Here is a simpler testcase than what David mentioned:

1. Sheet contains "table1" (generated automatically or manually)
2. User adds another table and manually names it "table1"
3. User exports worksheet. Exported file is flagged as corrupt.

Expected behavior: Setting a table to a conflicting name should throw an exception (fail fast) instead of failing much later on (e.g. when the worksheet is exported and reopened in Excel).
Comment 16 Gili 2019-04-28 01:13:39 UTC
Another testcase:

1. User creates a table using sheet.createTable(reference). POI assigns it the name "table1".
2. User changes the table name to "table2" using setDisplayName()
3. User creates a second table using sheet.createTable(reference). POI assigns it the name "table2".
4. Worksheet is now in a bad state.
Comment 17 PJ Fanning 2019-04-28 15:33:21 UTC
Apache POI is a volunteer project with no affiliation to Microsoft.
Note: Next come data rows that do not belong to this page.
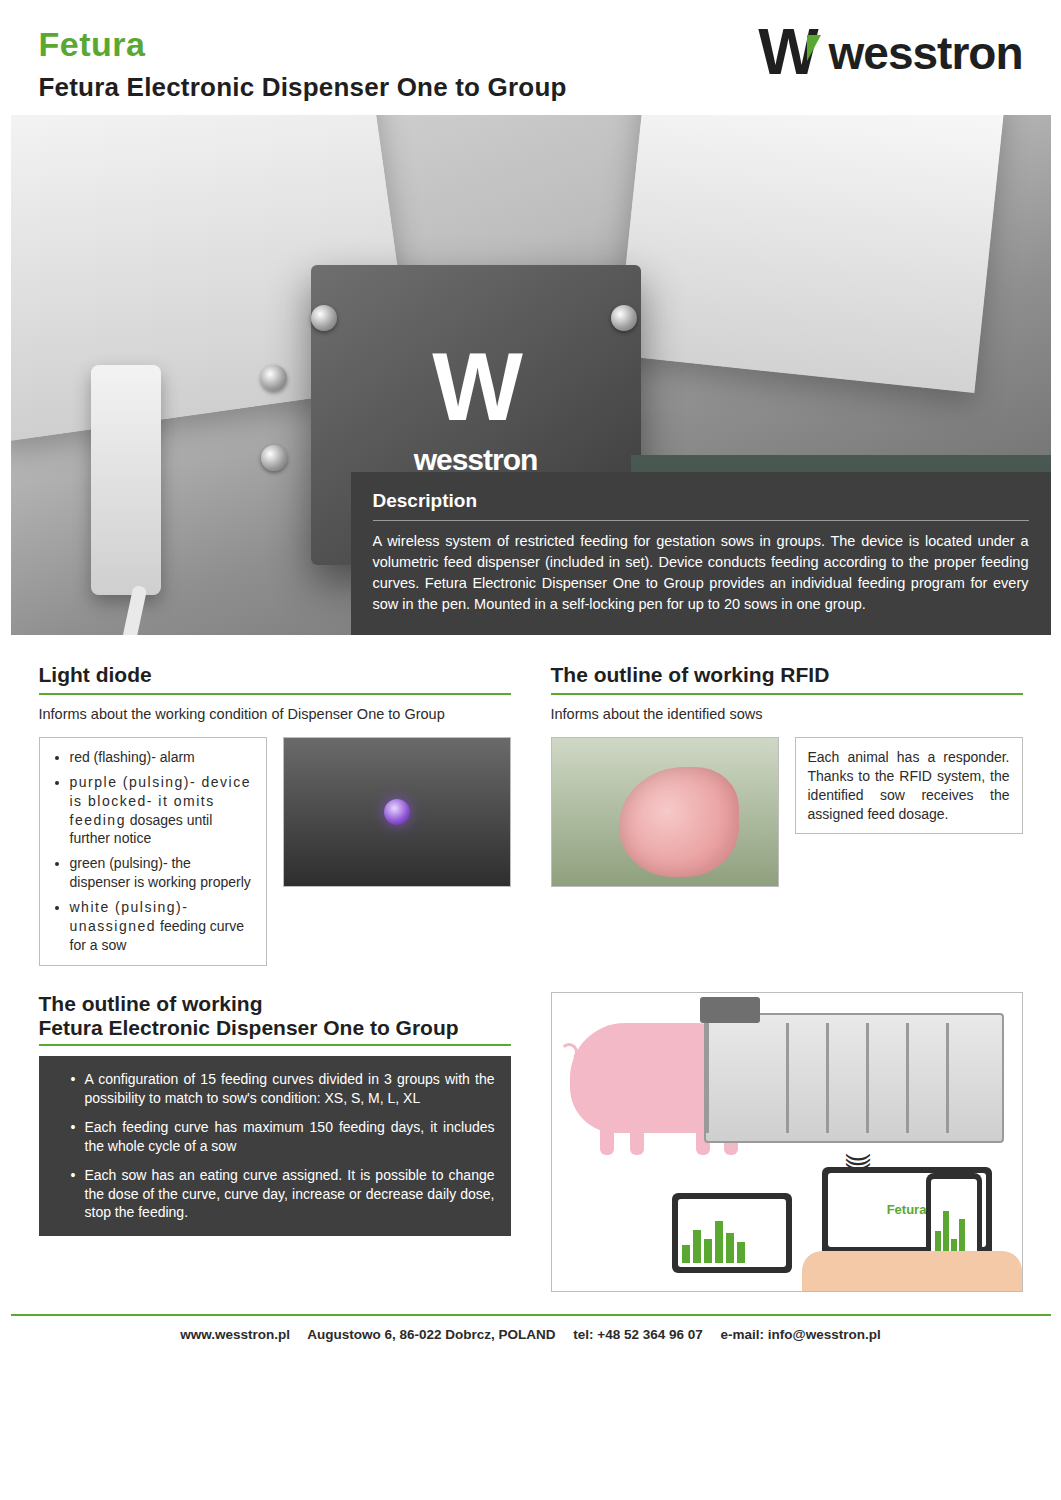Fetura
Fetura Electronic Dispenser One to Group
Wwesstron
W
wesstron
Description
A wireless system of restricted feeding for gestation sows in groups. The device is located under a volumetric feed dispenser (included in set). Device conducts feeding according to the proper feeding curves. Fetura Electronic Dispenser One to Group provides an individual feeding program for every sow in the pen. Mounted in a self-locking pen for up to 20 sows in one group.
Light diode
Informs about the working condition of Dispenser One to Group
red (flashing)- alarm
purple (pulsing)- device is blocked- it omits feeding dosages until further notice
green (pulsing)- the dispenser is working properly
white (pulsing)- unassigned feeding curve for a sow
The outline of working RFID
Informs about the identified sows
Each animal has a responder. Thanks to the RFID system, the identified sow receives the assigned feed dosage.
The outline of working
Fetura Electronic Dispenser One to Group
A configuration of 15 feeding curves divided in 3 groups with the possibility to match to sow's condition: XS, S, M, L, XL
Each feeding curve has maximum 150 feeding days, it includes the whole cycle of a sow
Each sow has an eating curve assigned. It is possible to change the dose of the curve, curve day, increase or decrease daily dose, stop the feeding.
)))
)))
Fetura
www.wesstron.pl Augustowo 6, 86-022 Dobrcz, POLAND tel: +48 52 364 96 07 e-mail: info@wesstron.pl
If Microsoft Excel does not provide details about corruption in documents, then that is an issue you should bring to Microsoft.
Comment 18 Gili 2019-04-28 15:44:25 UTC
Sure... but the fact remains that POI is generating invalid worksheets. Nicer error message or not, this is a bug.
Comment 19 David Gauntt 2019-04-29 12:38:58 UTC
Created attachment 36555 [details]
Illustration of different kinds of table name conflicts

This code can be used to demonstrate conflicts between the name of a new table and previously defined tables or previously defined Name objects.  Details are included in the javadoc.

In brief, the workbook will be corrupted if two Tables have the same name, or a Table has the same name as a defined Name (e.g. a named range).  This is true whether the Name has workbook scope or worksheet scope, and whether the tables are in the same worksheet or different worksheets.
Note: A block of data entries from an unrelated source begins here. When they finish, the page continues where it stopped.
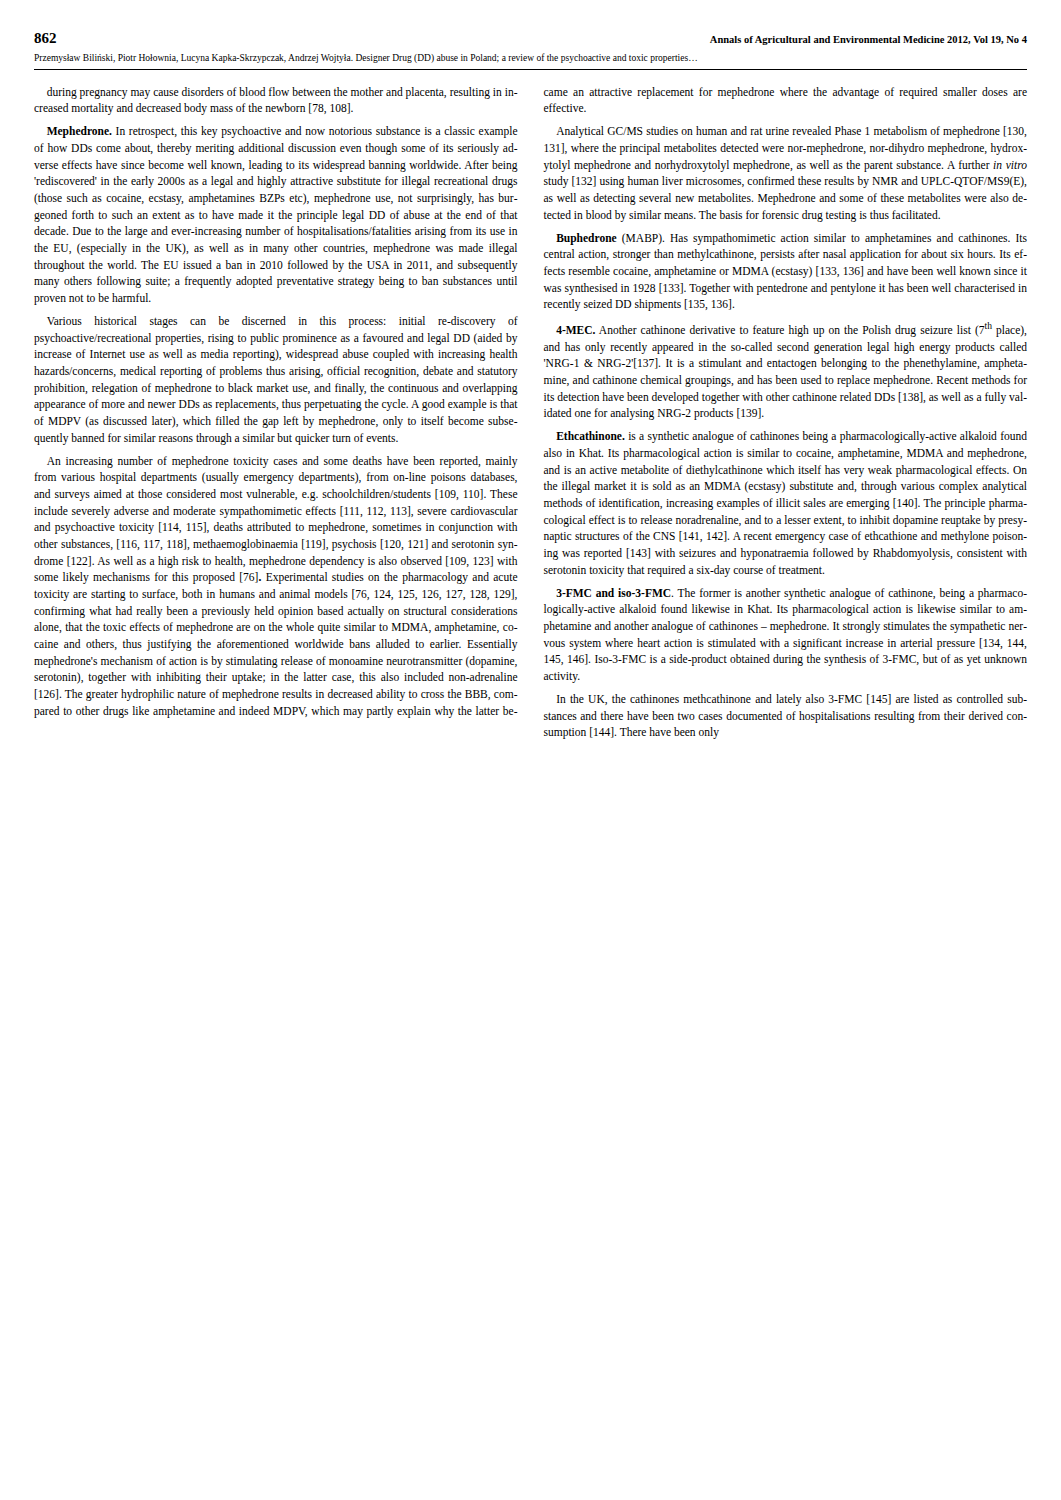862
Annals of Agricultural and Environmental Medicine 2012, Vol 19, No 4
Przemysław Biliński, Piotr Hołownia, Lucyna Kapka-Skrzypczak, Andrzej Wojtyła. Designer Drug (DD) abuse in Poland; a review of the psychoactive and toxic properties…
during pregnancy may cause disorders of blood flow between the mother and placenta, resulting in increased mortality and decreased body mass of the newborn [78, 108].
Mephedrone. In retrospect, this key psychoactive and now notorious substance is a classic example of how DDs come about, thereby meriting additional discussion even though some of its seriously adverse effects have since become well known, leading to its widespread banning worldwide. After being 'rediscovered' in the early 2000s as a legal and highly attractive substitute for illegal recreational drugs (those such as cocaine, ecstasy, amphetamines BZPs etc), mephedrone use, not surprisingly, has burgeoned forth to such an extent as to have made it the principle legal DD of abuse at the end of that decade. Due to the large and ever-increasing number of hospitalisations/fatalities arising from its use in the EU, (especially in the UK), as well as in many other countries, mephedrone was made illegal throughout the world. The EU issued a ban in 2010 followed by the USA in 2011, and subsequently many others following suite; a frequently adopted preventative strategy being to ban substances until proven not to be harmful.
Various historical stages can be discerned in this process: initial re-discovery of psychoactive/recreational properties, rising to public prominence as a favoured and legal DD (aided by increase of Internet use as well as media reporting), widespread abuse coupled with increasing health hazards/concerns, medical reporting of problems thus arising, official recognition, debate and statutory prohibition, relegation of mephedrone to black market use, and finally, the continuous and overlapping appearance of more and newer DDs as replacements, thus perpetuating the cycle. A good example is that of MDPV (as discussed later), which filled the gap left by mephedrone, only to itself become subsequently banned for similar reasons through a similar but quicker turn of events.
An increasing number of mephedrone toxicity cases and some deaths have been reported, mainly from various hospital departments (usually emergency departments), from on-line poisons databases, and surveys aimed at those considered most vulnerable, e.g. schoolchildren/students [109, 110]. These include severely adverse and moderate sympathomimetic effects [111, 112, 113], severe cardiovascular and psychoactive toxicity [114, 115], deaths attributed to mephedrone, sometimes in conjunction with other substances, [116, 117, 118], methaemoglobinaemia [119], psychosis [120, 121] and serotonin syndrome [122]. As well as a high risk to health, mephedrone dependency is also observed [109, 123] with some likely mechanisms for this proposed [76]. Experimental studies on the pharmacology and acute toxicity are starting to surface, both in humans and animal models [76, 124, 125, 126, 127, 128, 129], confirming what had really been a previously held opinion based actually on structural considerations alone, that the toxic effects of mephedrone are on the whole quite similar to MDMA, amphetamine, cocaine and others, thus justifying the aforementioned worldwide bans alluded to earlier. Essentially mephedrone's mechanism of action is by stimulating release of monoamine neurotransmitter (dopamine, serotonin), together with inhibiting their uptake; in the latter case, this also included non-adrenaline [126]. The greater hydrophilic nature of mephedrone results in decreased ability to cross the BBB, compared to other drugs like amphetamine and indeed MDPV, which may partly explain why the latter became an attractive replacement for mephedrone where the advantage of required smaller doses are effective.
Analytical GC/MS studies on human and rat urine revealed Phase 1 metabolism of mephedrone [130, 131], where the principal metabolites detected were nor-mephedrone, nor-dihydro mephedrone, hydroxytolyl mephedrone and norhydroxytolyl mephedrone, as well as the parent substance. A further in vitro study [132] using human liver microsomes, confirmed these results by NMR and UPLC-QTOF/MS9(E), as well as detecting several new metabolites. Mephedrone and some of these metabolites were also detected in blood by similar means. The basis for forensic drug testing is thus facilitated.
Buphedrone (MABP). Has sympathomimetic action similar to amphetamines and cathinones. Its central action, stronger than methylcathinone, persists after nasal application for about six hours. Its effects resemble cocaine, amphetamine or MDMA (ecstasy) [133, 136] and have been well known since it was synthesised in 1928 [133]. Together with pentedrone and pentylone it has been well characterised in recently seized DD shipments [135, 136].
4-MEC. Another cathinone derivative to feature high up on the Polish drug seizure list (7th place), and has only recently appeared in the so-called second generation legal high energy products called 'NRG-1 & NRG-2'[137]. It is a stimulant and entactogen belonging to the phenethylamine, amphetamine, and cathinone chemical groupings, and has been used to replace mephedrone. Recent methods for its detection have been developed together with other cathinone related DDs [138], as well as a fully validated one for analysing NRG-2 products [139].
Ethcathinone. is a synthetic analogue of cathinones being a pharmacologically-active alkaloid found also in Khat. Its pharmacological action is similar to cocaine, amphetamine, MDMA and mephedrone, and is an active metabolite of diethylcathinone which itself has very weak pharmacological effects. On the illegal market it is sold as an MDMA (ecstasy) substitute and, through various complex analytical methods of identification, increasing examples of illicit sales are emerging [140]. The principle pharmacological effect is to release noradrenaline, and to a lesser extent, to inhibit dopamine reuptake by presynaptic structures of the CNS [141, 142]. A recent emergency case of ethcathione and methylone poisoning was reported [143] with seizures and hyponatraemia followed by Rhabdomyolysis, consistent with serotonin toxicity that required a six-day course of treatment.
3-FMC and iso-3-FMC. The former is another synthetic analogue of cathinone, being a pharmacologically-active alkaloid found likewise in Khat. Its pharmacological action is likewise similar to amphetamine and another analogue of cathinones – mephedrone. It strongly stimulates the sympathetic nervous system where heart action is stimulated with a significant increase in arterial pressure [134, 144, 145, 146]. Iso-3-FMC is a side-product obtained during the synthesis of 3-FMC, but of as yet unknown activity.
In the UK, the cathinones methcathinone and lately also 3-FMC [145] are listed as controlled substances and there have been two cases documented of hospitalisations resulting from their derived consumption [144]. There have been only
So long as no table has a null name, Excel 2010 can repair the corruption by renaming a Table.  However, there is no guarantee that this is true for other versions of Excel, or for other ooxml compliant spreadsheet programs such as OpenOffice.
Comment 20 David Gauntt 2019-05-04 16:20:34 UTC
Created attachment 36559 [details]
Test case to illustrate bug 62906

This JUnit test class runs 3 tests:

testDefaultTableName: fails if the the default name conflicts with existing XSSFTables or XSSFNames

testRangeNameConflict: fails if it is possible to rename an XSSFTable using the name of an existing XSSFName

testTableNameConflict: fails if it is possible to rename an XSSFTable using the name of an existing XSSFTable

The test also writes xlsx files to "build/custom-reports-test".  Open these files to ensure that they are not corrupted.
Comment 21 David Gauntt 2019-05-04 16:24:48 UTC
Created attachment 36560 [details]
Patch to XSSFTable.setTableName()

This patch includes a new static function, XSSFTable.isInvalidTableName, that returns true if the argument conflicts with an existing XSSFTable or XSSFName.
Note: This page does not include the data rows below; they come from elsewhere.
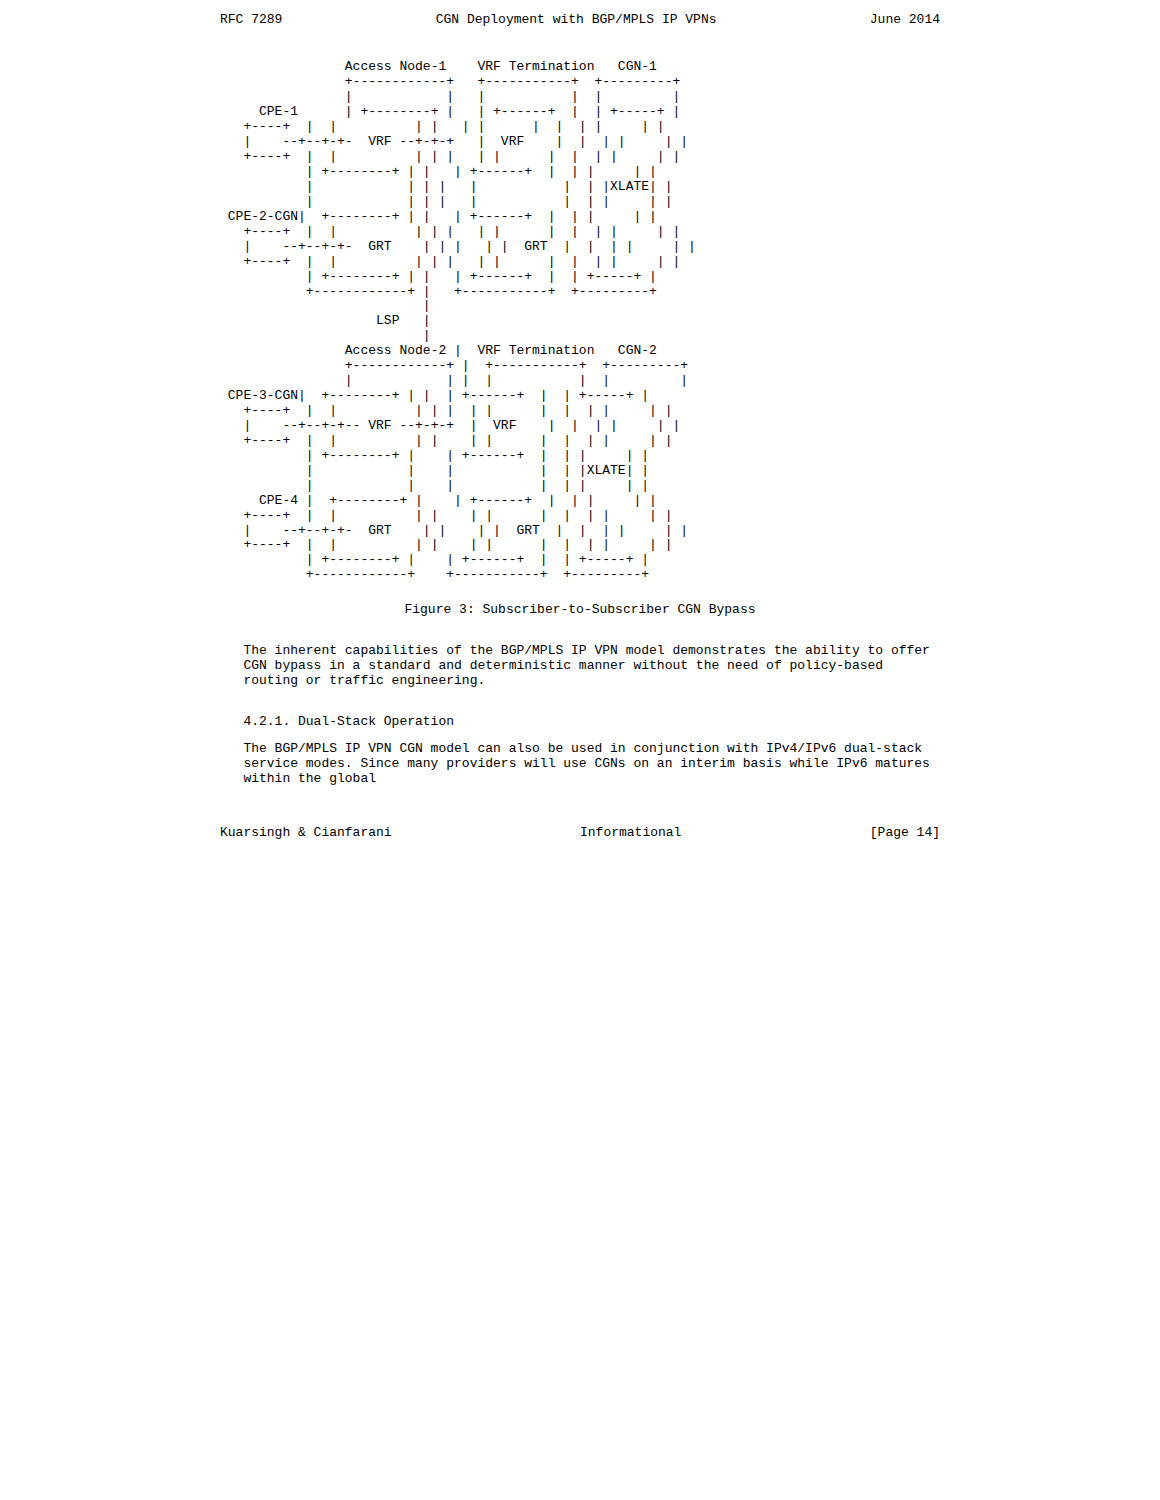RFC 7289 CGN Deployment with BGP/MPLS IP VPNs June 2014
                Access Node-1    VRF Termination   CGN-1
                +------------+   +-----------+  +---------+
                |            |   |           |  |         |
     CPE-1      | +--------+ |   | +------+  |  | +-----+ |
   +----+  |  |          | |   | |      |  |  | |     | |
   |    --+--+-+-  VRF --+-+-+   |  VRF    |  |  | |     | |
   +----+  |  |          | | |   | |      |  |  | |     | |
           | +--------+ | |   | +------+  |  | |     | |
           |            | | |   |           |  | |XLATE| |
           |            | | |   |           |  | |     | |
 CPE-2-CGN|  +--------+ | |   | +------+  |  | |     | |
   +----+  |  |          | | |   | |      |  |  | |     | |
   |    --+--+-+-  GRT    | | |   | |  GRT  |  |  | |     | |
   +----+  |  |          | | |   | |      |  |  | |     | |
           | +--------+ | |   | +------+  |  | +-----+ |
           +------------+ |   +-----------+  +---------+
                          |
                    LSP   |
                          |
                Access Node-2 |  VRF Termination   CGN-2
                +------------+ |  +-----------+  +---------+
                |            | |  |           |  |         |
 CPE-3-CGN|  +--------+ | |  | +------+  |  | +-----+ |
   +----+  |  |          | | |  | |      |  |  | |     | |
   |    --+--+-+-- VRF --+-+-+  |  VRF    |  |  | |     | |
   +----+  |  |          | |    | |      |  |  | |     | |
           | +--------+ |    | +------+  |  | |     | |
           |            |    |           |  | |XLATE| |
           |            |    |           |  | |     | |
     CPE-4 |  +--------+ |    | +------+  |  | |     | |
   +----+  |  |          | |    | |      |  |  | |     | |
   |    --+--+-+-  GRT    | |    | |  GRT  |  |  | |     | |
   +----+  |  |          | |    | |      |  |  | |     | |
           | +--------+ |    | +------+  |  | +-----+ |
           +------------+    +-----------+  +---------+
Figure 3: Subscriber-to-Subscriber CGN Bypass
The inherent capabilities of the BGP/MPLS IP VPN model demonstrates the ability to offer CGN bypass in a standard and deterministic manner without the need of policy-based routing or traffic engineering.
4.2.1. Dual-Stack Operation
The BGP/MPLS IP VPN CGN model can also be used in conjunction with IPv4/IPv6 dual-stack service modes. Since many providers will use CGNs on an interim basis while IPv6 matures within the global
Kuarsingh & Cianfarani Informational [Page 14]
In addition, setDisplayName will throw an InvalidArgumentException if isInvalidTableName returns true.
Comment 22 David Gauntt 2019-05-04 16:28:46 UTC
Created attachment 36561 [details]
Patch to XSSSheet.createTable

This patch calls XSSFTable.isInvalidTableName (see previous patch) before calling setDisplayName.  If isInvalidTableName returns true, then tableNumber is incremented until isInvalidTableName returns false.
Comment 23 Dominik Stadler 2019-06-22 06:26:27 UTC
Implemented a fix via r1861819 which is a bit simpler and which does not introduce any conflicting name at all, hopefully this captures even more cases of possible inconsistencies.